Whereas the national government is a government of limited powers, the state
governments exercise the three great powers of government: police, taxation, and eminent domain.
The police power is the most extensive of these powers. It is the power to legislate to promote
the health, safety, morals, and welfare of the people. The power of taxation is the power to
compel exactions from the populace for the support of the government. And the power of eminent
domain is the power to seize property, upon payment of fair compensation, for government use.
The federal government exercises the latter two powers. But the national government does not
enjoy the police power. Because of expansive definitions of its delegated powers, such as its
power to regulate interstate commerce, however, the federal government has been able to enact
much police power type legislation. The regulation of food and drugs is an example of a police
power€“type regulation enacted pursuant to Congresss power over interstate commerce.


Both governments enact and enforce criminal laws. Sometimes these laws conflict, and
conduct that is illegal under the law of one government is legal under the law of the other. For
example, marijuana is classified as a schedule I controlled substance under federal law and is
illegal to possess or distribute.
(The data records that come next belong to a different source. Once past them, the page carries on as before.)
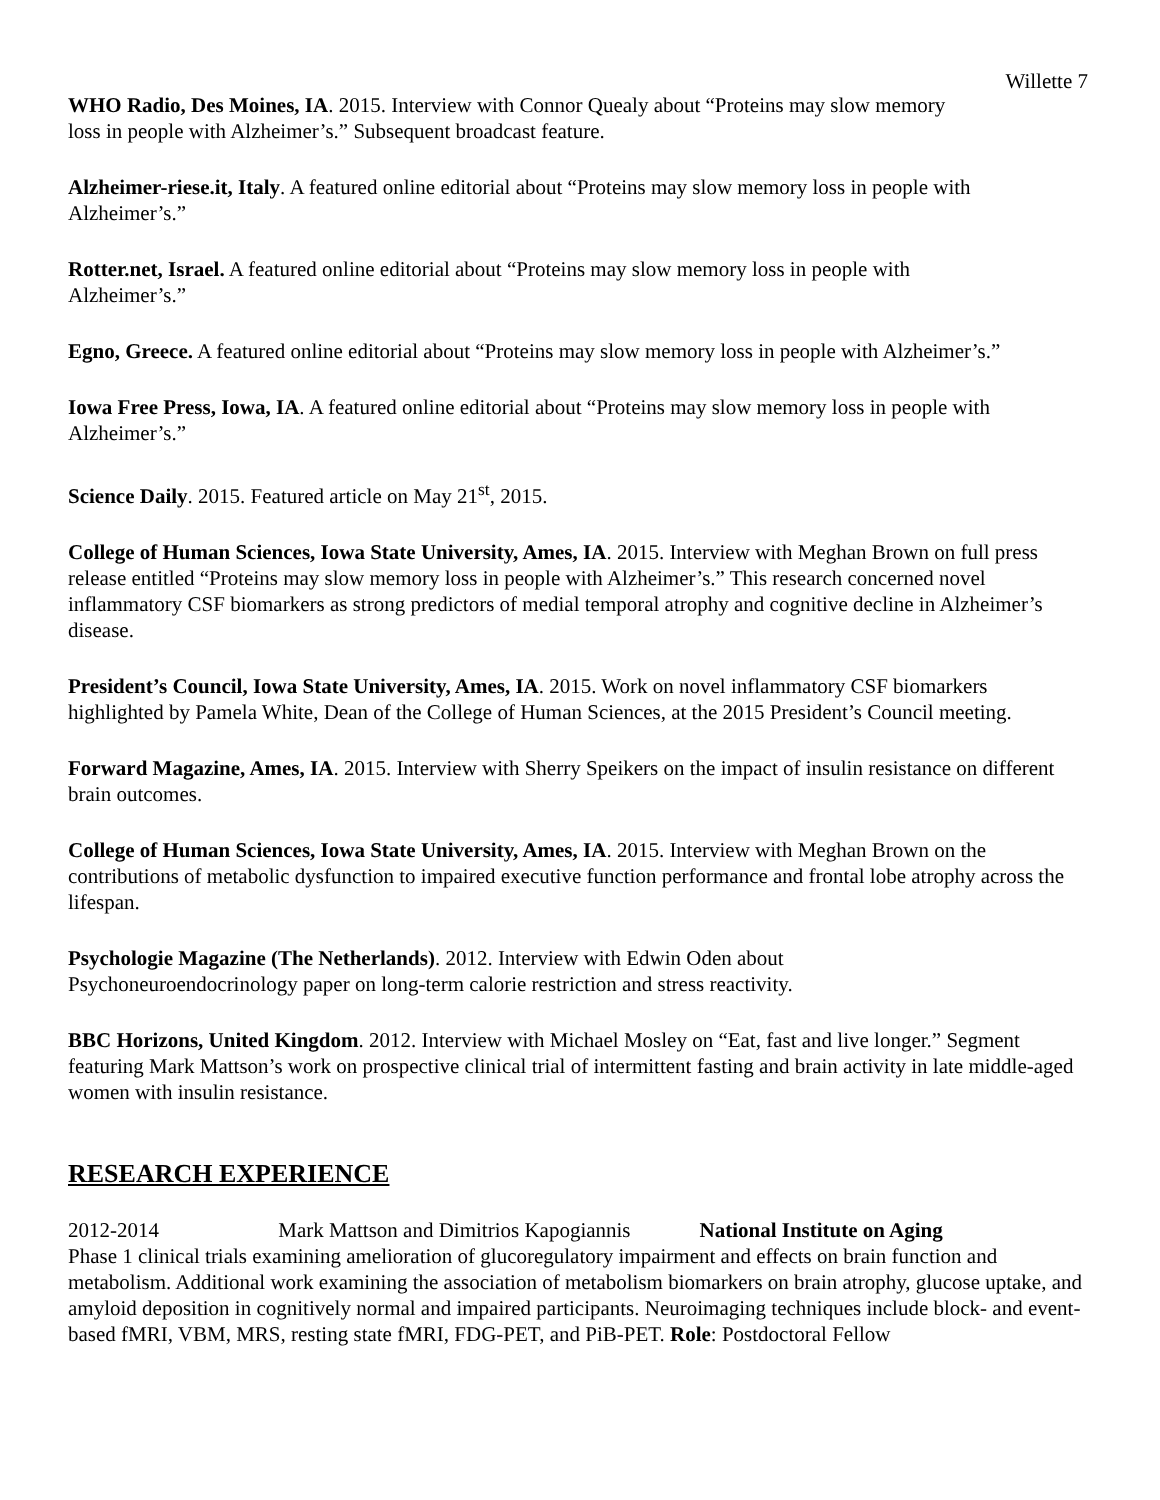Willette 7
WHO Radio, Des Moines, IA. 2015. Interview with Connor Quealy about “Proteins may slow memory loss in people with Alzheimer’s.” Subsequent broadcast feature.
Alzheimer-riese.it, Italy. A featured online editorial about “Proteins may slow memory loss in people with Alzheimer’s.”
Rotter.net, Israel. A featured online editorial about “Proteins may slow memory loss in people with Alzheimer’s.”
Egno, Greece. A featured online editorial about “Proteins may slow memory loss in people with Alzheimer’s.”
Iowa Free Press, Iowa, IA. A featured online editorial about “Proteins may slow memory loss in people with Alzheimer’s.”
Science Daily. 2015. Featured article on May 21<sup>st</sup>, 2015.
College of Human Sciences, Iowa State University, Ames, IA. 2015. Interview with Meghan Brown on full press release entitled “Proteins may slow memory loss in people with Alzheimer’s.” This research concerned novel inflammatory CSF biomarkers as strong predictors of medial temporal atrophy and cognitive decline in Alzheimer’s disease.
President’s Council, Iowa State University, Ames, IA. 2015. Work on novel inflammatory CSF biomarkers highlighted by Pamela White, Dean of the College of Human Sciences, at the 2015 President’s Council meeting.
Forward Magazine, Ames, IA. 2015. Interview with Sherry Speikers on the impact of insulin resistance on different brain outcomes.
College of Human Sciences, Iowa State University, Ames, IA. 2015. Interview with Meghan Brown on the contributions of metabolic dysfunction to impaired executive function performance and frontal lobe atrophy across the lifespan.
Psychologie Magazine (The Netherlands). 2012. Interview with Edwin Oden about Psychoneuroendocrinology paper on long-term calorie restriction and stress reactivity.
BBC Horizons, United Kingdom. 2012. Interview with Michael Mosley on “Eat, fast and live longer.” Segment featuring Mark Mattson’s work on prospective clinical trial of intermittent fasting and brain activity in late middle-aged women with insulin resistance.
RESEARCH EXPERIENCE
2012-2014 Mark Mattson and Dimitrios Kapogiannis National Institute on Aging
Phase 1 clinical trials examining amelioration of glucoregulatory impairment and effects on brain function and metabolism. Additional work examining the association of metabolism biomarkers on brain atrophy, glucose uptake, and amyloid deposition in cognitively normal and impaired participants. Neuroimaging techniques include block- and event-based fMRI, VBM, MRS, resting state fMRI, FDG-PET, and PiB-PET. Role: Postdoctoral Fellow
On the other hand, several states, including California, have
made possession and use of marijuana legal. Theoretically, Californians who take advantage of
their state law to possess marijuana can be prosecuted in federal court. The federal Department
of Justice has, however, declined thus far to prosecute such violations in states where
marijuana possession is permitted. That is a policy decision, however, and is subject to change
at the discretion of the president and the attorney general.

Under the
federal system, the states and the federal government are each supreme in their own spheres. But
in case of a conflict, federal law triumphs by virtue of the Supremacy Clause in Article VI of
the Constitution. That clause says that the Constitution, the laws enacted pursuant to the
Constitution, and treaties made under the authority of the United States are the supreme law of
the land and thus take precedence over contrary state laws. This precedence applies where there
is an explicit conflict between state and federal laws, as well as to certain situations when
federal law preempts even non-inconsistent state law because the subject requires national
uniformity.

In sum, the states, although much diminished, still exercise
important governmental powers. They are independent actors and not merely administrative organs
of the federal government. The national government has expanded well beyond the scope envisioned
by the framers of the Constitution by liberal interpretation of the powers granted Congress in
Article I and has probably supplanted the states as the agency of government most important to
the average person. But the recent decision in the Obamacare case, limiting the interstate
commerce power, suggests a halt to the ever-expanding scope of those powers, if not an actual
retrenchment. Federalism may be on life support, but it still survives.